Thank you for your investigation. I have already been able to reproduce the issue locally. Initially, the plan was to skip generating LOH for outlined functions, and this change was intended to be included alongside the pipeline update.
However, as mentioned previously, at ByteDance we have decided to completely disable LOHs for minsize functions. Given this decision, we do not plan to move forward with this project at this time.

LOH is for Mach-O and I haven’t read through the thread, but how does it prevent splitting the following two instructions for Mach-O?

adrp x0, :got:g\index
...
ldr x0, [x0, :got_lo12:g\index]

ELF might also need to prevent the split to resolve an --icf= issue. [lld][ELF] Merge equivalent symbols found during ICF by pranavk · Pull Request #139493 · llvm/llvm-project · GitHub

We have the pass AArch64CollectLOH that runs on MIR to identify where we can add .loh directives.
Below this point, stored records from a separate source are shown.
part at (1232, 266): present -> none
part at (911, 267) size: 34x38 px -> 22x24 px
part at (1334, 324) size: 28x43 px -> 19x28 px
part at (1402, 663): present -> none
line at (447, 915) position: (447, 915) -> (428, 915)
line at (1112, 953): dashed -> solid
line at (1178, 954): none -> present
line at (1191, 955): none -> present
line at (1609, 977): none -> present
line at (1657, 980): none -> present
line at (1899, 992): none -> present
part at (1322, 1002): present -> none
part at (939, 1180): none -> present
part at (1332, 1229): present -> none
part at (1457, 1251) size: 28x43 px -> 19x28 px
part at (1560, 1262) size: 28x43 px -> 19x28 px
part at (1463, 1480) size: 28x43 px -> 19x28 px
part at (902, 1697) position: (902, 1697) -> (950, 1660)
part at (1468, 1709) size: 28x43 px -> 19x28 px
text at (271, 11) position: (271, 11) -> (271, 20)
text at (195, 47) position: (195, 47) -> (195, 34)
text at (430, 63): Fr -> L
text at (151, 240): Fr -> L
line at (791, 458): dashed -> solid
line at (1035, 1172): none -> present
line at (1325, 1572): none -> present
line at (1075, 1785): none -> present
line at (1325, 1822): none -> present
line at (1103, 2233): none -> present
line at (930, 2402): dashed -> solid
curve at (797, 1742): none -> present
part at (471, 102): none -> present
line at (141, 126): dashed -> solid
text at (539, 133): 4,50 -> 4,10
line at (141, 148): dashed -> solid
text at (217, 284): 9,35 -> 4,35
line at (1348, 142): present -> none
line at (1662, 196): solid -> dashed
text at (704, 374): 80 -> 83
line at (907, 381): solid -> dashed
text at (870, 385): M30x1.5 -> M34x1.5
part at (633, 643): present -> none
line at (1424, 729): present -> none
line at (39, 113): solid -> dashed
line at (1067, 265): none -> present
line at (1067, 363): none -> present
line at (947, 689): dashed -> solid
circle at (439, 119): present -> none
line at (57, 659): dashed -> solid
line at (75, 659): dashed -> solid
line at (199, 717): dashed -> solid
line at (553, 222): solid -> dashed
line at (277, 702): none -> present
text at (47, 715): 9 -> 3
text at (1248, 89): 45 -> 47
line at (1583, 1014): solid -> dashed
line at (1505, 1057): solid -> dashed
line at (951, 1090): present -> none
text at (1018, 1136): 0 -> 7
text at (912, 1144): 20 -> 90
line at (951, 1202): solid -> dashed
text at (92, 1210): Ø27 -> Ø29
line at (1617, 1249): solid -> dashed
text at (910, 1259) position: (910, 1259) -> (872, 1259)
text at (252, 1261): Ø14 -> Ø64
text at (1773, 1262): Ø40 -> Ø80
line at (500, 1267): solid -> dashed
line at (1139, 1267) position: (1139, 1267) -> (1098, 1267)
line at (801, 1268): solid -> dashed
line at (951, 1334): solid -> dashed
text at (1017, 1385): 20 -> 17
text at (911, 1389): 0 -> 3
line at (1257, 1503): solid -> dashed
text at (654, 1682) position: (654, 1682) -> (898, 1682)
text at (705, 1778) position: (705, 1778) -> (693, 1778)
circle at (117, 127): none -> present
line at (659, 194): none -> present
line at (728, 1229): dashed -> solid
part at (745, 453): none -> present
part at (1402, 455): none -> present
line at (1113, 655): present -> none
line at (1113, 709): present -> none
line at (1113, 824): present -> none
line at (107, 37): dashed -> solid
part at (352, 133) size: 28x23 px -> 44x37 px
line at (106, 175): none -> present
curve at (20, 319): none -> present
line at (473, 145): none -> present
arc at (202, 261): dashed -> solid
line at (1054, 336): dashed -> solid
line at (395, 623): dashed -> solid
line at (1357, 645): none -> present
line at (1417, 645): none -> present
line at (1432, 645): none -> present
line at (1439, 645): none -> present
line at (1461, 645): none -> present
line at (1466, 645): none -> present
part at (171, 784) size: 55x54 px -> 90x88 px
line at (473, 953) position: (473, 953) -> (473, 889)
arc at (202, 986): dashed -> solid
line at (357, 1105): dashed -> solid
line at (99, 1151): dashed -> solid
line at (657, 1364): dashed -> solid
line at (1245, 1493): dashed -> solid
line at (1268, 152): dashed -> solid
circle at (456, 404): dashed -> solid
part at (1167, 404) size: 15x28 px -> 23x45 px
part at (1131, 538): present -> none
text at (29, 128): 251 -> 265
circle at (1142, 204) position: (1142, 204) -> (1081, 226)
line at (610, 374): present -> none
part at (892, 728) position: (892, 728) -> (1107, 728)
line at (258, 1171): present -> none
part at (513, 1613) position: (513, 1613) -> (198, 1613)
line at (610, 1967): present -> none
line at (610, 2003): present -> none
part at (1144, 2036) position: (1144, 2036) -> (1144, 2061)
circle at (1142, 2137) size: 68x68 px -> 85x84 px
In many cases it will abort if the instructions are not sequential, but I think this analysis could be improved.

For the new linker at Apple we ended up not supporting LOHs. We didn’t find that it was needed any more.

I wonder if it would be simpler to drop LOHs from llvm entirely, unless there are folks using lld who still find its worth it in some cases?

LOH is on by default I believe, which is why we noticed it in the machine outliner. And they are still supported in LLD. I think we would need to measure their performance impact in practice to see if they are worth keeping or not.